What you are asked to do: Count the lines below that contain the word "mesafelerdeki", and state only that number.

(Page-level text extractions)
════════

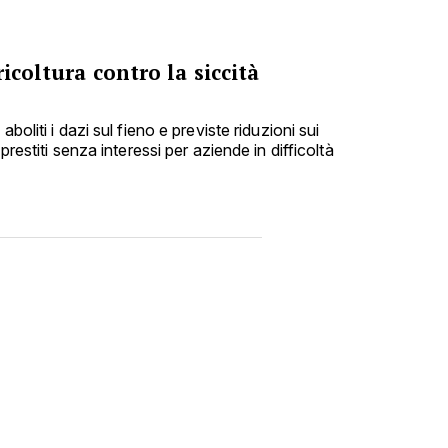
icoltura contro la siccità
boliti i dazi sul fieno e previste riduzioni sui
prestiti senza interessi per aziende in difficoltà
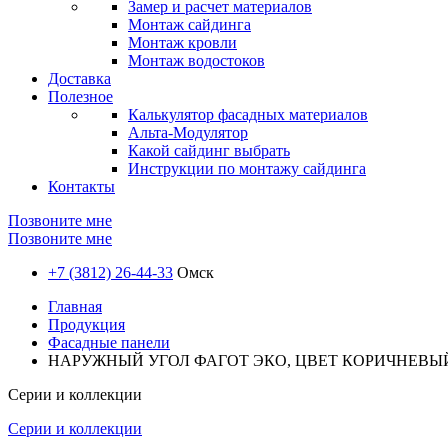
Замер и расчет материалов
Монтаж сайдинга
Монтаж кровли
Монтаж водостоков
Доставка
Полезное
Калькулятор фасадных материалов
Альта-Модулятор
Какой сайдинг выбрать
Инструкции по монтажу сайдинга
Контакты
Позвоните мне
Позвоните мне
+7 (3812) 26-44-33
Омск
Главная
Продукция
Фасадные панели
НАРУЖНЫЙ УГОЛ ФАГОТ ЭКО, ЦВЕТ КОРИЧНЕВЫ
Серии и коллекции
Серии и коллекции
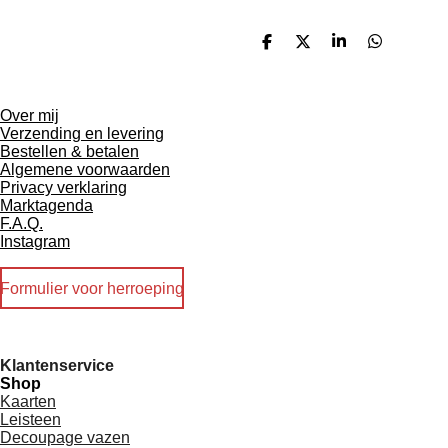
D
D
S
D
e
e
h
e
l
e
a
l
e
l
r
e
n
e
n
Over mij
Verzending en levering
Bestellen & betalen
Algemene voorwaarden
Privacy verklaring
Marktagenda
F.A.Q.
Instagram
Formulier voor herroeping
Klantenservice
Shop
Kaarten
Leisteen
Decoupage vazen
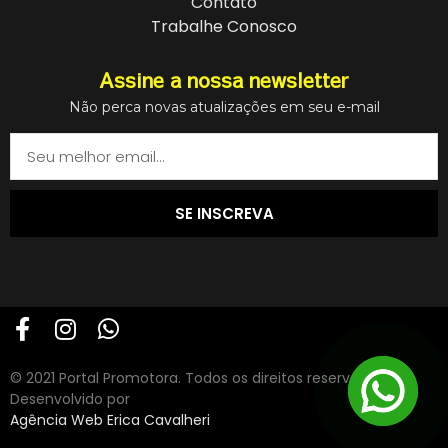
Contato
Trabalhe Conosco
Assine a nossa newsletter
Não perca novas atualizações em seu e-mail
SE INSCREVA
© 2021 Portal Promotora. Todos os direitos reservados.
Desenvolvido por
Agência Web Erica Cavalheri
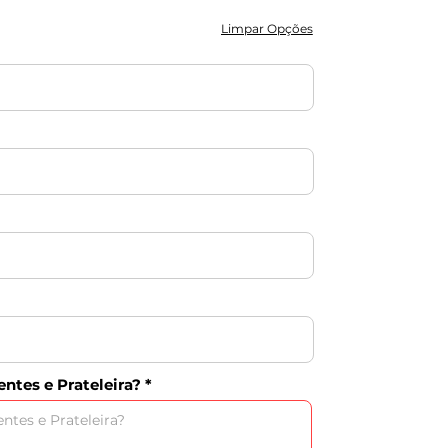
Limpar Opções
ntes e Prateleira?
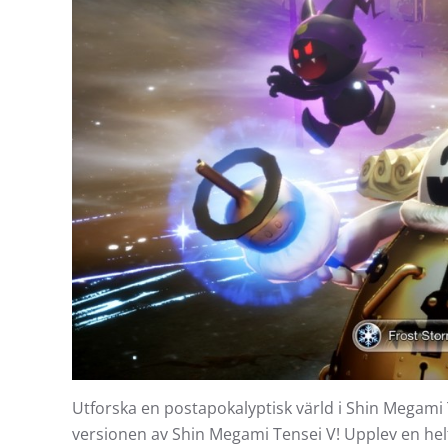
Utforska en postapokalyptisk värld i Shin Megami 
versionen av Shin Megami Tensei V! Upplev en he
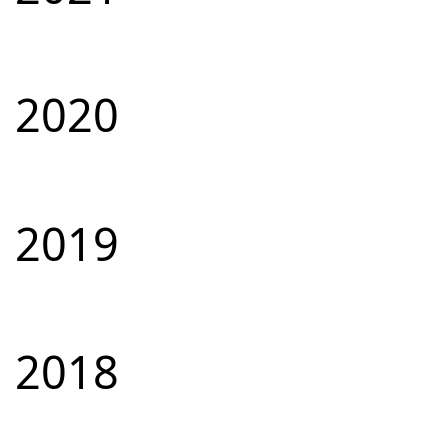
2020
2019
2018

════════

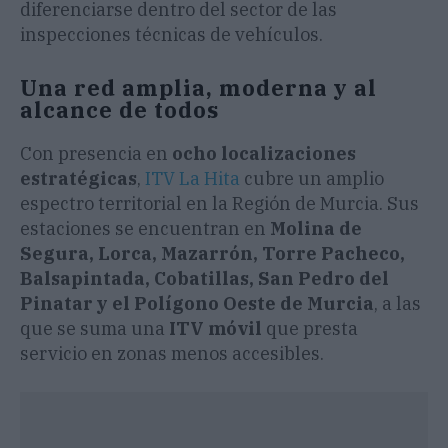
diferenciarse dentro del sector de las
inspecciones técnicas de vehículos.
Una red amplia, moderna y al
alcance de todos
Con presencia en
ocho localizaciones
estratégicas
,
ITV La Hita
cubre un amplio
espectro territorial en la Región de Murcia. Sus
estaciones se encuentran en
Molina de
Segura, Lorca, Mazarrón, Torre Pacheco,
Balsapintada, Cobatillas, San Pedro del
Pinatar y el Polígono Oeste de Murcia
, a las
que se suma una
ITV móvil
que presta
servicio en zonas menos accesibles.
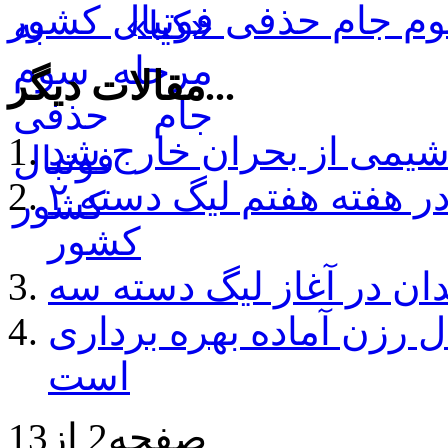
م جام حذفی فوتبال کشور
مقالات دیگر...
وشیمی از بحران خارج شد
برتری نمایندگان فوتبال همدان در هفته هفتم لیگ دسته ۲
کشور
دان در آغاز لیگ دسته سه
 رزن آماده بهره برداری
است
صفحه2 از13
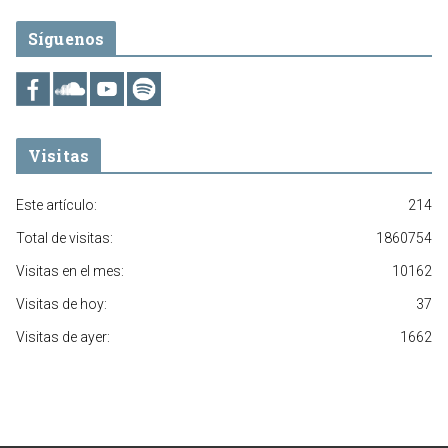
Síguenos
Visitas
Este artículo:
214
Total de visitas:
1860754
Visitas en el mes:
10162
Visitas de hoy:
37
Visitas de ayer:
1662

════════

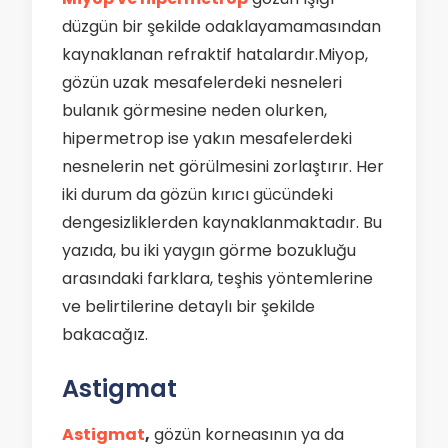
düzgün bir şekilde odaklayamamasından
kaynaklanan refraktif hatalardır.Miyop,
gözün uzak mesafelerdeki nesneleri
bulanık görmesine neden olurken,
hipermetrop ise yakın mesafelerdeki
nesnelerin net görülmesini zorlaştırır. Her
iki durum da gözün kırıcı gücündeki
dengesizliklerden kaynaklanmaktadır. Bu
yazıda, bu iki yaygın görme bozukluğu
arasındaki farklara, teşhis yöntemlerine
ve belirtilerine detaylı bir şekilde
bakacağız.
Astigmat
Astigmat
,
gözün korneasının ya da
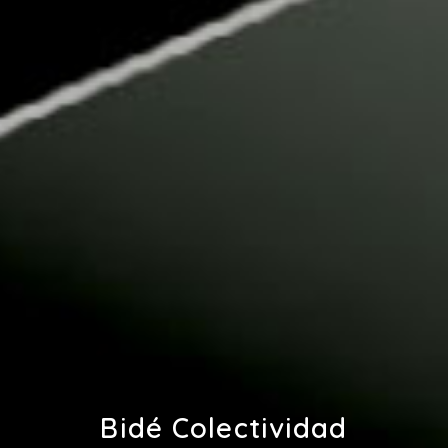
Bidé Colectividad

════════

Answer to this exercise: 2